The stench of two painful defeats hangs around the Leinster camp this week but Stuart Lancaster says the team will summon their inner 'Sumo' to freshen the place up.
Unused to losing, Leo Cullen and his side have had to deal with the magnified effects of Saturday's URC semi-final loss at the hands of Munster.
Defeat, in an interpro, to fiercest rivals Munster, at home, to exit the competition.
With a Heineken Champions Cup final (Saturday, 4.45pm) against La Rochelle looming large, how do Leinster deal with the grieving process?
"You’ve got to get from 'what’s the problem to what’s the solution' as quickly as you can," Lancaster, the senior coach who will take charge at Racing 92 next season, told RTÉ Sport.
"The first thing you do in the changing room is address the initial feelings and try to give them a sort of understanding as to what happened and why it happened but also some clarity about what’s going to come next.

"The review is important, how you construct the review as a coach, how you put the analysis together.
"Reflect on the positive parts of the game.
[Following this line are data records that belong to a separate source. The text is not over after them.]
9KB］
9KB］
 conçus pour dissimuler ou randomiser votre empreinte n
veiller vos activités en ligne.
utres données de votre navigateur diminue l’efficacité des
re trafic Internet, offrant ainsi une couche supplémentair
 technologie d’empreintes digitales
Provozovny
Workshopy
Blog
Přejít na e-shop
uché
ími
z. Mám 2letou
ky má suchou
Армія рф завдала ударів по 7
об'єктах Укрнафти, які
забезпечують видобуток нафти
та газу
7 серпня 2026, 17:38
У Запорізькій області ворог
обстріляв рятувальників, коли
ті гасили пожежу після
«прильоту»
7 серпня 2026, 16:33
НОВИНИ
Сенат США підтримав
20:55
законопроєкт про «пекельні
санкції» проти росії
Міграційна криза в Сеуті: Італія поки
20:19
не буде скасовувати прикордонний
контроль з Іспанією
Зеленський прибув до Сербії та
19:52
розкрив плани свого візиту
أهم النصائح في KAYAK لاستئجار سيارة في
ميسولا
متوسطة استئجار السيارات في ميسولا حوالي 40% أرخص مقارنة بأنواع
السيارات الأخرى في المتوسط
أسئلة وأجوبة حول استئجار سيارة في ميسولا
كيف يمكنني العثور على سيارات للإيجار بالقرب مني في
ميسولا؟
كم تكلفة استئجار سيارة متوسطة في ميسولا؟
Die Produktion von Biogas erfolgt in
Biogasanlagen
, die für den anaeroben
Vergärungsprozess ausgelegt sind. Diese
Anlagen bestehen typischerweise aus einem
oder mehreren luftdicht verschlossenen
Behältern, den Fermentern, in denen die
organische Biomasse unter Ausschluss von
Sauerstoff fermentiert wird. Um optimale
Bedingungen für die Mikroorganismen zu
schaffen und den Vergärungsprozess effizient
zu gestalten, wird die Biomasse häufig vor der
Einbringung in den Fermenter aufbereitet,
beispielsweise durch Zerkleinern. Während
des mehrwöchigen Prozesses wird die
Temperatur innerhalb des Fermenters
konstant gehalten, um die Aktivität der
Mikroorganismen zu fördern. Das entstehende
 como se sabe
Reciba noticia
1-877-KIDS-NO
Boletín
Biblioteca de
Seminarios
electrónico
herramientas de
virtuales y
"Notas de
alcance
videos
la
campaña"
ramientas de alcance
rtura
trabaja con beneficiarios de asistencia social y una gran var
It was an amazing game of rugby, wasn’t it. Forty-four minutes ball in play, two great teams going at it.
"It’s making sure we draw the broad lessons out of what we can do better and then applying it to this week, which is huge.
"We SUMO as well, we have the phrase SUMO: shut up and move on, and you have to put it to bed and not drag it around 'cos if you spend all your time looking backwards, you can’t see what’s in front of you."
Perhaps it’s a blessing that the final comes so soon after getting sucker-punched by Munster but around the corner is a familiar foe, one that has beaten them in Europe for the last two seasons running.
The die was cast early in the 2021 semi-final defeat but it was a try in the last play of the game in last season’s final that left Leinster feeling sick. Lancaster admits it’s a cut that hasn’t fully healed.
"It’s always there, the pain of any defeat," he said after Leinster had confirmed that Will Connors has been ruled out of the game but James Lowe is fit and ready.

"If you ask any player or coach what motivates you? Is it the fear of failure and the joy of success?
"It’s probably a combination of the two really. The feeling you get when you are in the changing room after the game and you have the satisfaction of winning a tough game that you've come out on top.
"Equally, in the back of everyone’s mind is the fear of when you haven’t done that.
"We don’t overly reference [the final last season] as a coach ‘cos you’re just filling their minds full of negative images. Last year it came down to the final play.
"You take lessons from it but you don’t dwell on it too long.
"You talk more about your evolution as a group and the confidence that should be built on the back of the quality of players we have and how hard we’ve worked this season.
"You don’t want to become obsessed with it."